Nurses Offer Lifeline By Pampering New Moms In Weekly Meetings
Nothing — and I mean nothing — really prepares you for motherhood. You think you know about sleeplessness and about the enormous responsibility of keeping a tiny human healthy. But even if your expectations of the daily grind (and joy) of parenting are right on target, there’s something you just can’t prepare for until it slaps you in the face: ceasing to exist in your own right.
OK, not really, but that’s what it feels like sometimes. Even something as simple as going to the bathroom requires planning, and all the people (friends, relatives, nurses) who doted on you when you were pregnant never even ask how you’re doing anymore; they just want to know about the baby.
That’s why the weekly group held at the hospital where I delivered was such a lifesaver. It was run by two of the hospital’s maternity nurses, and their goal was to provide a place where exhausted, hormonal new moms could feel like themselves again. They always asked how we were doing — not just about our babies — and they actually cared about the answers. They listened to our new-mom fears and answered our silly questions (which they had to have heard a hundred times) without making us feel like we were hopelessly clueless. And they would hold our babies so we could take a bathroom break without fear, which might have been the best part of all!
I’m still in touch with some of the moms I met through that group. Our “babies” are 12 now, and it’s been fun to watch them grow up and welcome younger siblings into the world.
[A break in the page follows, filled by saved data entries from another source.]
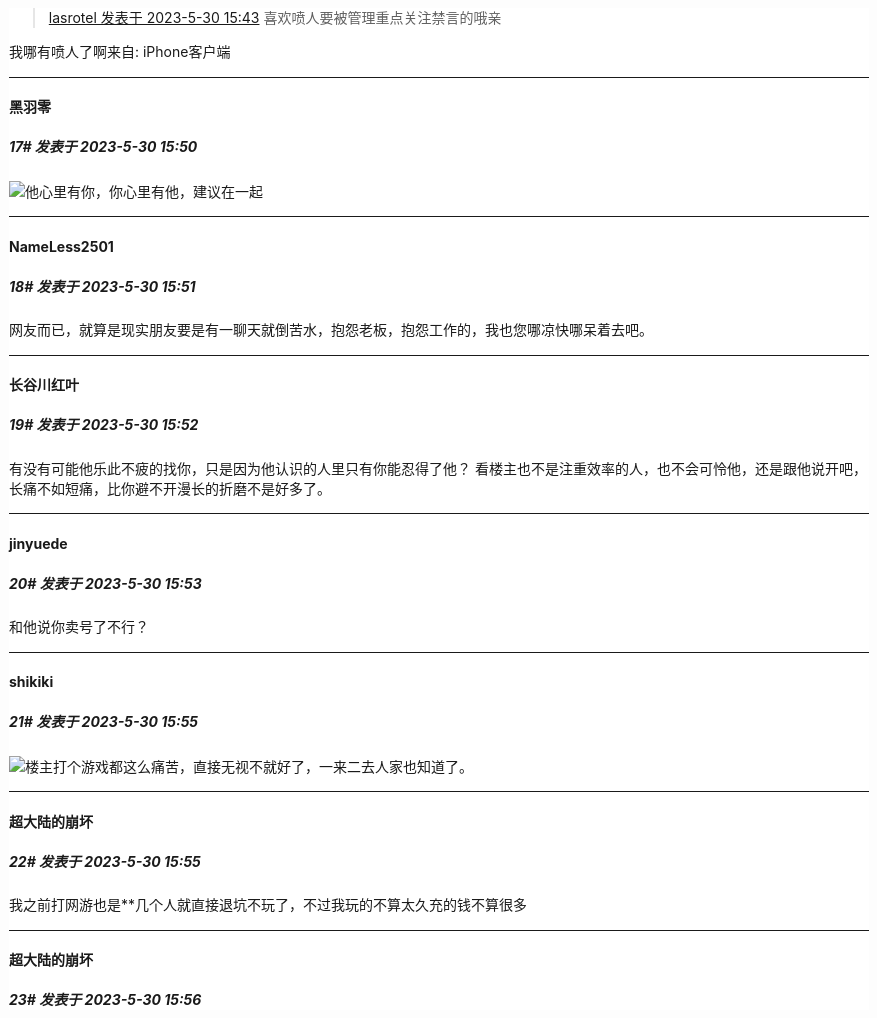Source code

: <blockquote><a href="httphttps://bbs.saraba1st.com/2b/forum.php?mod=redirect&amp;goto=findpost&amp;pid=61052252&amp;ptid=2137575" target="_blank"> lasrotel 发表于 2023-5-30 15:43</a> 喜欢喷人要被管理重点关注禁言的哦亲 </blockquote>
我哪有喷人了啊来自: iPhone客户端

*****

####  黑羽零  
##### 17#       发表于 2023-5-30 15:50

<img src="https://static.saraba1st.com/image/smiley/face2017/072.png" referrerpolicy="no-referrer">他心里有你，你心里有他，建议在一起

*****

####  NameLess2501  
##### 18#       发表于 2023-5-30 15:51

网友而已，就算是现实朋友要是有一聊天就倒苦水，抱怨老板，抱怨工作的，我也您哪凉快哪呆着去吧。

*****

####  长谷川红叶  
##### 19#       发表于 2023-5-30 15:52

有没有可能他乐此不疲的找你，只是因为他认识的人里只有你能忍得了他？
看楼主也不是注重效率的人，也不会可怜他，还是跟他说开吧，长痛不如短痛，比你避不开漫长的折磨不是好多了。

*****

####  jinyuede  
##### 20#       发表于 2023-5-30 15:53

和他说你卖号了不行？

*****

####  shikiki  
##### 21#       发表于 2023-5-30 15:55

<img src="https://static.saraba1st.com/image/smiley/face2017/016.png" referrerpolicy="no-referrer">楼主打个游戏都这么痛苦，直接无视不就好了，一来二去人家也知道了。

*****

####  超大陆的崩坏  
##### 22#       发表于 2023-5-30 15:55

我之前打网游也是**几个人就直接退坑不玩了，不过我玩的不算太久充的钱不算很多

*****

####  超大陆的崩坏  
##### 23#       发表于 2023-5-30 15:56
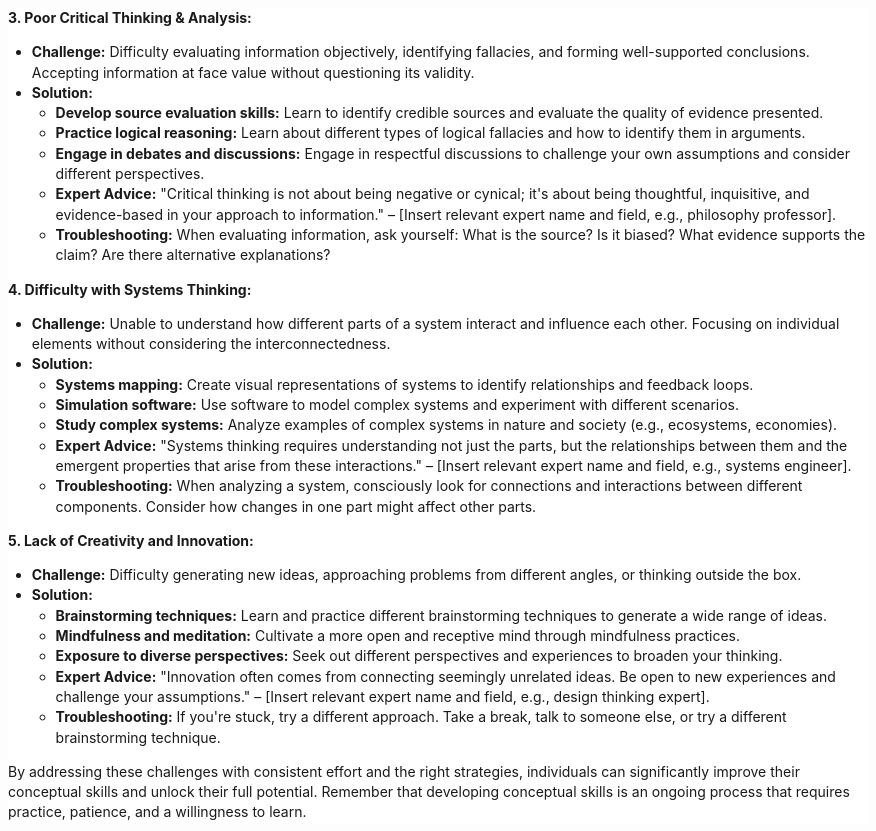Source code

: 
**3. Poor Critical Thinking & Analysis:**

* **Challenge:** Difficulty evaluating information objectively, identifying fallacies, and forming well-supported conclusions. Accepting information at face value without questioning its validity.
* **Solution:**
    * **Develop source evaluation skills:** Learn to identify credible sources and evaluate the quality of evidence presented.
    * **Practice logical reasoning:** Learn about different types of logical fallacies and how to identify them in arguments.
    * **Engage in debates and discussions:**  Engage in respectful discussions to challenge your own assumptions and consider different perspectives.
    * **Expert Advice:** "Critical thinking is not about being negative or cynical; it's about being thoughtful, inquisitive, and evidence-based in your approach to information." – [Insert relevant expert name and field, e.g., philosophy professor].
    * **Troubleshooting:** When evaluating information, ask yourself: What is the source? Is it biased? What evidence supports the claim? Are there alternative explanations?


**4. Difficulty with Systems Thinking:**

* **Challenge:**  Unable to understand how different parts of a system interact and influence each other. Focusing on individual elements without considering the interconnectedness.
* **Solution:**
    * **Systems mapping:** Create visual representations of systems to identify relationships and feedback loops.
    * **Simulation software:** Use software to model complex systems and experiment with different scenarios.
    * **Study complex systems:**  Analyze examples of complex systems in nature and society (e.g., ecosystems, economies).
    * **Expert Advice:** "Systems thinking requires understanding not just the parts, but the relationships between them and the emergent properties that arise from these interactions." – [Insert relevant expert name and field, e.g., systems engineer].
    * **Troubleshooting:** When analyzing a system, consciously look for connections and interactions between different components. Consider how changes in one part might affect other parts.


**5. Lack of Creativity and Innovation:**

* **Challenge:** Difficulty generating new ideas, approaching problems from different angles, or thinking outside the box.
* **Solution:**
    * **Brainstorming techniques:** Learn and practice different brainstorming techniques to generate a wide range of ideas.
    * **Mindfulness and meditation:**  Cultivate a more open and receptive mind through mindfulness practices.
    * **Exposure to diverse perspectives:** Seek out different perspectives and experiences to broaden your thinking.
    * **Expert Advice:** "Innovation often comes from connecting seemingly unrelated ideas.  Be open to new experiences and challenge your assumptions." – [Insert relevant expert name and field, e.g., design thinking expert].
    * **Troubleshooting:** If you're stuck, try a different approach. Take a break, talk to someone else, or try a different brainstorming technique.


By addressing these challenges with consistent effort and the right strategies, individuals can significantly improve their conceptual skills and unlock their full potential. Remember that developing conceptual skills is an ongoing process that requires practice, patience, and a willingness to learn.
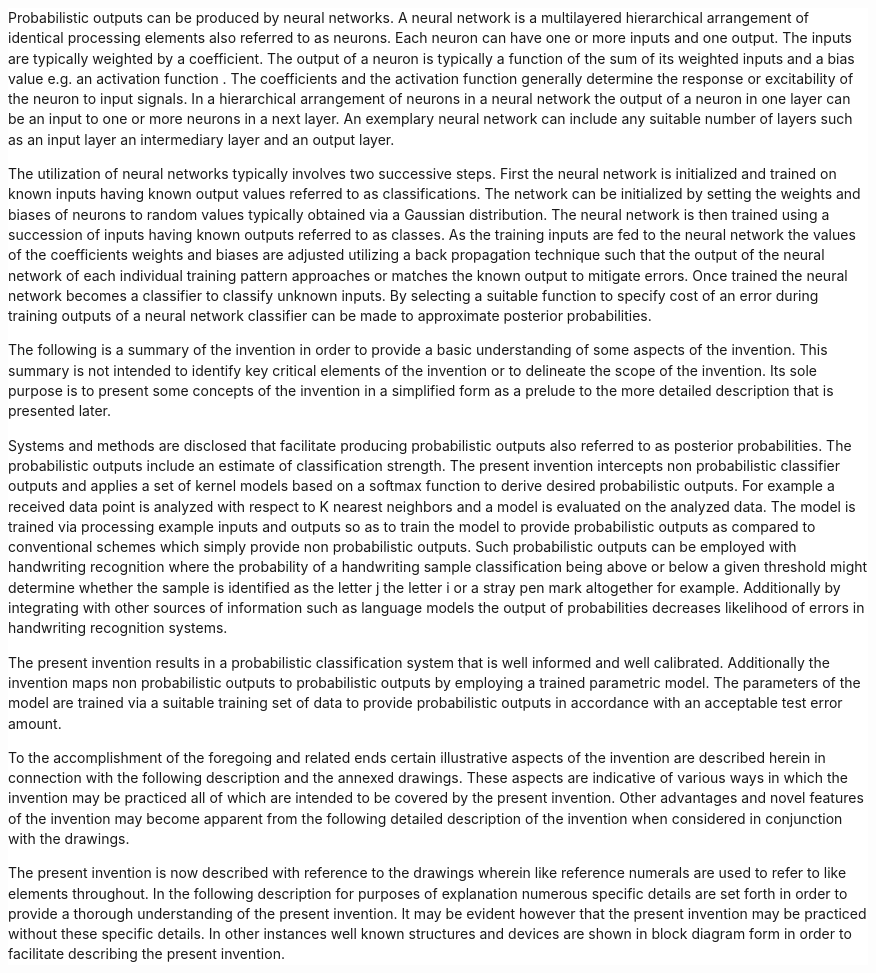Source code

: Probabilistic outputs can be produced by neural networks. A neural network is a multilayered hierarchical arrangement of identical processing elements also referred to as neurons. Each neuron can have one or more inputs and one output. The inputs are typically weighted by a coefficient. The output of a neuron is typically a function of the sum of its weighted inputs and a bias value e.g. an activation function . The coefficients and the activation function generally determine the response or excitability of the neuron to input signals. In a hierarchical arrangement of neurons in a neural network the output of a neuron in one layer can be an input to one or more neurons in a next layer. An exemplary neural network can include any suitable number of layers such as an input layer an intermediary layer and an output layer.

The utilization of neural networks typically involves two successive steps. First the neural network is initialized and trained on known inputs having known output values referred to as classifications. The network can be initialized by setting the weights and biases of neurons to random values typically obtained via a Gaussian distribution. The neural network is then trained using a succession of inputs having known outputs referred to as classes. As the training inputs are fed to the neural network the values of the coefficients weights and biases are adjusted utilizing a back propagation technique such that the output of the neural network of each individual training pattern approaches or matches the known output to mitigate errors. Once trained the neural network becomes a classifier to classify unknown inputs. By selecting a suitable function to specify cost of an error during training outputs of a neural network classifier can be made to approximate posterior probabilities.

The following is a summary of the invention in order to provide a basic understanding of some aspects of the invention. This summary is not intended to identify key critical elements of the invention or to delineate the scope of the invention. Its sole purpose is to present some concepts of the invention in a simplified form as a prelude to the more detailed description that is presented later.

Systems and methods are disclosed that facilitate producing probabilistic outputs also referred to as posterior probabilities. The probabilistic outputs include an estimate of classification strength. The present invention intercepts non probabilistic classifier outputs and applies a set of kernel models based on a softmax function to derive desired probabilistic outputs. For example a received data point is analyzed with respect to K nearest neighbors and a model is evaluated on the analyzed data. The model is trained via processing example inputs and outputs so as to train the model to provide probabilistic outputs as compared to conventional schemes which simply provide non probabilistic outputs. Such probabilistic outputs can be employed with handwriting recognition where the probability of a handwriting sample classification being above or below a given threshold might determine whether the sample is identified as the letter j the letter i or a stray pen mark altogether for example. Additionally by integrating with other sources of information such as language models the output of probabilities decreases likelihood of errors in handwriting recognition systems.

The present invention results in a probabilistic classification system that is well informed and well calibrated. Additionally the invention maps non probabilistic outputs to probabilistic outputs by employing a trained parametric model. The parameters of the model are trained via a suitable training set of data to provide probabilistic outputs in accordance with an acceptable test error amount.

To the accomplishment of the foregoing and related ends certain illustrative aspects of the invention are described herein in connection with the following description and the annexed drawings. These aspects are indicative of various ways in which the invention may be practiced all of which are intended to be covered by the present invention. Other advantages and novel features of the invention may become apparent from the following detailed description of the invention when considered in conjunction with the drawings.

The present invention is now described with reference to the drawings wherein like reference numerals are used to refer to like elements throughout. In the following description for purposes of explanation numerous specific details are set forth in order to provide a thorough understanding of the present invention. It may be evident however that the present invention may be practiced without these specific details. In other instances well known structures and devices are shown in block diagram form in order to facilitate describing the present invention.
I haven’t seen the nurses since I popped in for a visit when I was pregnant with my second — you had to “graduate” from the group when your little one started walking — but I often wonder if they know what a difference they made. Do these two nurses know how eagerly we looked forward to that weekly meeting? How fervently we prayed for no runny noses or fevers so that we wouldn’t have to miss it? How, as much as we cheered for our babies’ first steps, we also grieved, knowing that our time in the group was coming to an end? I hope that they do. I hope that they know how much they mattered and that we still remember.